Sentiment across the mining industry continues to improve as investors and producers become more upbeat about the outlook for the sector, feedback from this year's Mines and Money conference in London showed. Nonetheless, consensus remains divided on whether the sector is actually at the beginning of the next bull market.
Speakers and attendees alike painted a picture of confidence that growth fundamentals are stabilizing amid improving supply/demand dynamics and ongoing capital discipline, indicating that mining players stuck to their strategies of resilience that many implemented during the last downturn.
Compared to previous events, key takeaways from this year's conference pointed to an ongoing uptick in exploration activity as well as a rebound in liquidity and financing volumes flowing to the sector.
Lenders and fund managers remain selective in terms of ticket size and value propositions, meaning many of the smaller projects are still missing out.

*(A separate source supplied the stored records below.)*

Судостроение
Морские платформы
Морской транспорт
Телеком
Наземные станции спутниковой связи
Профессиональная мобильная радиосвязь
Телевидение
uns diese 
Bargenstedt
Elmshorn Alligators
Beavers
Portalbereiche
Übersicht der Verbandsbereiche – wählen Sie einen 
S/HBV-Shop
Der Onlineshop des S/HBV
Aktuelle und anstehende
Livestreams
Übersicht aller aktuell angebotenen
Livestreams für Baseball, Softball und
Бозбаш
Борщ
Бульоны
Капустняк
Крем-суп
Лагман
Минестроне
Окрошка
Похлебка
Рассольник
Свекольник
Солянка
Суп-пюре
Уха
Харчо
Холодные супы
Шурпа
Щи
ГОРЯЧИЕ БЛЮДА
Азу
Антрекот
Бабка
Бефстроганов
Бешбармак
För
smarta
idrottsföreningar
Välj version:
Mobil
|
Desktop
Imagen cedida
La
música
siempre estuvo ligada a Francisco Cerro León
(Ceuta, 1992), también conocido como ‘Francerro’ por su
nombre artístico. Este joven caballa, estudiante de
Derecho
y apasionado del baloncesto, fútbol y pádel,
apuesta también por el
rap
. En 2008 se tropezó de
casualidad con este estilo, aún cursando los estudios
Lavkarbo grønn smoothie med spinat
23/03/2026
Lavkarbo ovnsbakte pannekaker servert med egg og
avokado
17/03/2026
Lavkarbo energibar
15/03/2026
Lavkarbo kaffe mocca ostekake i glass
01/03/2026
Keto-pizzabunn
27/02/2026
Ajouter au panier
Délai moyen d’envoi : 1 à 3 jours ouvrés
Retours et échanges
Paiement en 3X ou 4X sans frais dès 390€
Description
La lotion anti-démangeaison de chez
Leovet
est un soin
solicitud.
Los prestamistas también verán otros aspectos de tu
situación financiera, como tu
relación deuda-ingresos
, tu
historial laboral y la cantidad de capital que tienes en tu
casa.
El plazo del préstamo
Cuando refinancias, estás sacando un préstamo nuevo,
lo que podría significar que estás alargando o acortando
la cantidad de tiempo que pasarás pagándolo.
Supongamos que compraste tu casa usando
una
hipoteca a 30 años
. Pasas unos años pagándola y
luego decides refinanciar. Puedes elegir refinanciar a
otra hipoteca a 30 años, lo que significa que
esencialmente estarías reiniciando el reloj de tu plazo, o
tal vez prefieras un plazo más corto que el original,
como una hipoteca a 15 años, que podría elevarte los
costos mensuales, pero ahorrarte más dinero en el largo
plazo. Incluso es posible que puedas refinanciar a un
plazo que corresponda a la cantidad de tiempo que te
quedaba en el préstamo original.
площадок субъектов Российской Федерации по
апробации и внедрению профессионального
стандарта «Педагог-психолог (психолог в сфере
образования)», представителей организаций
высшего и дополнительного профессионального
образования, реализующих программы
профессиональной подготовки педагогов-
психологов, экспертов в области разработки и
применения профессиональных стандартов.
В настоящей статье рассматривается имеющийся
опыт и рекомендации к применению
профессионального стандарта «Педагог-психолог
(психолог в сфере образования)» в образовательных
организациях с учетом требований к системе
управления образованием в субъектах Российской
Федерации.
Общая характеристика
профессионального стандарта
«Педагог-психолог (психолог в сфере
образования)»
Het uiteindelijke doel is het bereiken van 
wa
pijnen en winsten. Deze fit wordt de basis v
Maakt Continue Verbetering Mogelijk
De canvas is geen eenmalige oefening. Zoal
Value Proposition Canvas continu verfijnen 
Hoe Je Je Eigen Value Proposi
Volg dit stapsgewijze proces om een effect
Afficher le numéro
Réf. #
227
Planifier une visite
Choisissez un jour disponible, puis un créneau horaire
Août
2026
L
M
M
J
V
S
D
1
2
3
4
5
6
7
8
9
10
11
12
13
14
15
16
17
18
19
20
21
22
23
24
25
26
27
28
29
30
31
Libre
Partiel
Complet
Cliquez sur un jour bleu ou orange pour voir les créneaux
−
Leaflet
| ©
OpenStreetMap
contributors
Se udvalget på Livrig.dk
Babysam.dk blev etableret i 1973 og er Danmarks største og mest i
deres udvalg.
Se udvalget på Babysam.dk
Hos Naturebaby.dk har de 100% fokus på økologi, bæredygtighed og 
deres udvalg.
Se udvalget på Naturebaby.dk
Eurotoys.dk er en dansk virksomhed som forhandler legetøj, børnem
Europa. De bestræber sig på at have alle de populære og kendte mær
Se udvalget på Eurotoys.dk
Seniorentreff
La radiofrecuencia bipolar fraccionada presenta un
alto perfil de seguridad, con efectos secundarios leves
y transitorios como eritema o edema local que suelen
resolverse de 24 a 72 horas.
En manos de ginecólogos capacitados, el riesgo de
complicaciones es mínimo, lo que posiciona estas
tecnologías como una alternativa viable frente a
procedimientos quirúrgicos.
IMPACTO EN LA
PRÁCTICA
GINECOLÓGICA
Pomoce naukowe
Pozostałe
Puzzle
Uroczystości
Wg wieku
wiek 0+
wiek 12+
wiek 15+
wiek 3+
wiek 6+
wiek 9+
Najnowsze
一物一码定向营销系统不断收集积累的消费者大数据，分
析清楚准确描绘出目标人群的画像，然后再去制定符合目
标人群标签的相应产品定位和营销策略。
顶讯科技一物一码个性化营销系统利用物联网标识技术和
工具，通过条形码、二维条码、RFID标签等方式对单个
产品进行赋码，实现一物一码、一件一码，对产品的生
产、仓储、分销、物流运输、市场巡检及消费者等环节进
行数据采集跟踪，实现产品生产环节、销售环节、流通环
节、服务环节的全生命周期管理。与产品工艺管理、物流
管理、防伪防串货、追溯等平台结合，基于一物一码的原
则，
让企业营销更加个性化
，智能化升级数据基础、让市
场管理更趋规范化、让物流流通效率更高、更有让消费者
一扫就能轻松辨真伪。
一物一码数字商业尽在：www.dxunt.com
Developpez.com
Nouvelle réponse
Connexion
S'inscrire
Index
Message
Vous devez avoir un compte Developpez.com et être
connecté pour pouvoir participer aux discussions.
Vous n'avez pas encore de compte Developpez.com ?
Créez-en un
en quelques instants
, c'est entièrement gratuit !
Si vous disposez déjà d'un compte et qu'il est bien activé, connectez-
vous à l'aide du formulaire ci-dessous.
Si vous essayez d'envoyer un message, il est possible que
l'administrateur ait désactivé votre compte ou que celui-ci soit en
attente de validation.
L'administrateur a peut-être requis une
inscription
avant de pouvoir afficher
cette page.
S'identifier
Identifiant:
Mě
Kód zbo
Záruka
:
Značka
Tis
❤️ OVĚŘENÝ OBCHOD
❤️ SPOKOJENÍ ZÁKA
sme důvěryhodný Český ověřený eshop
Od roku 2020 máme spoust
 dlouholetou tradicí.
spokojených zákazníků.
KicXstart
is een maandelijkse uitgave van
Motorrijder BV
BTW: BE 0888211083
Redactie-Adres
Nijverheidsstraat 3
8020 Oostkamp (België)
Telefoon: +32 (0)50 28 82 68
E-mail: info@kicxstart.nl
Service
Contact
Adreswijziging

Grassroots projects, for example, continue to be overlooked in terms of funding.
Lacking returns from the sector are an additional reason why some institutions are keeping investment activity low for now, a fund manager from J.P. Morgan Asset Management said.
"At the moment we are not getting the flows, we are not getting the availability to do much more funding," said Neil Gregson, managing director and portfolio manager for global natural resources at J.P. Morgan Asset Management.
While debt funds, sovereign wealth funds and new crowdfunding platforms have helped fill the funding gap, the so-called Initial Coin Offerings could present great opportunities for miners.
According to Frank Holmes, CEO and chief investment officer at US Funds, Initial Coin Offerings, unregulated offerings for new cryptocurrency ventures, could present an attractive alternative to traditional ways of raising capital, such as IPOs.